Your objective: Reproduce the lines of the material starting with the line that contains "Локальний / точковий засіб для обличчя" and going on through the line that contains "Засоби для бюсту", both included, without changing a character.

[Saved entries]

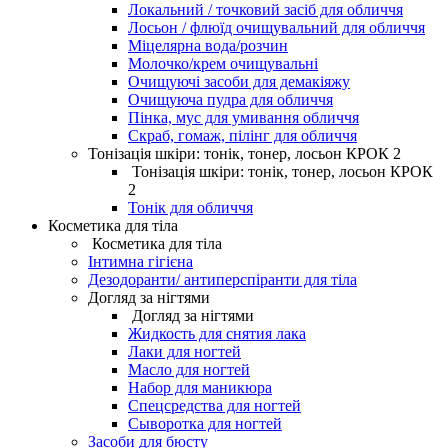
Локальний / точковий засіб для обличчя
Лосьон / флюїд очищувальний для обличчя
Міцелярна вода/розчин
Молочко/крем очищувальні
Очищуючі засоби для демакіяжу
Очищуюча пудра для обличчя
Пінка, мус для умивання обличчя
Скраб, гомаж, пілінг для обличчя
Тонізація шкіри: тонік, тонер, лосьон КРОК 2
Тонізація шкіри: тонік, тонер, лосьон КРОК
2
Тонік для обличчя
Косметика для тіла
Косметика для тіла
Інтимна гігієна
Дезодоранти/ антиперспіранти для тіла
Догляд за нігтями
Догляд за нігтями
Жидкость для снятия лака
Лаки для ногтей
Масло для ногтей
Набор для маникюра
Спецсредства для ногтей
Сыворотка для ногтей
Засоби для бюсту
==
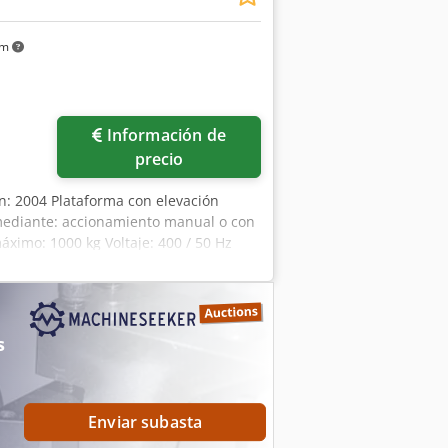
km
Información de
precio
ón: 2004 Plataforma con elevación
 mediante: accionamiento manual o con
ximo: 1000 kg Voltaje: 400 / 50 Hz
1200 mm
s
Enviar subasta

Your response:
Локальний / точковий засіб для обличчя
Лосьон / флюїд очищувальний для обличчя
Міцелярна вода/розчин
Молочко/крем очищувальні
Очищуючі засоби для демакіяжу
Очищуюча пудра для обличчя
Пінка, мус для умивання обличчя
Скраб, гомаж, пілінг для обличчя
Тонізація шкіри: тонік, тонер, лосьон КРОК 2
Тонізація шкіри: тонік, тонер, лосьон КРОК
2
Тонік для обличчя
Косметика для тіла
Косметика для тіла
Інтимна гігієна
Дезодоранти/ антиперспіранти для тіла
Догляд за нігтями
Догляд за нігтями
Жидкость для снятия лака
Лаки для ногтей
Масло для ногтей
Набор для маникюра
Спецсредства для ногтей
Сыворотка для ногтей
Засоби для бюсту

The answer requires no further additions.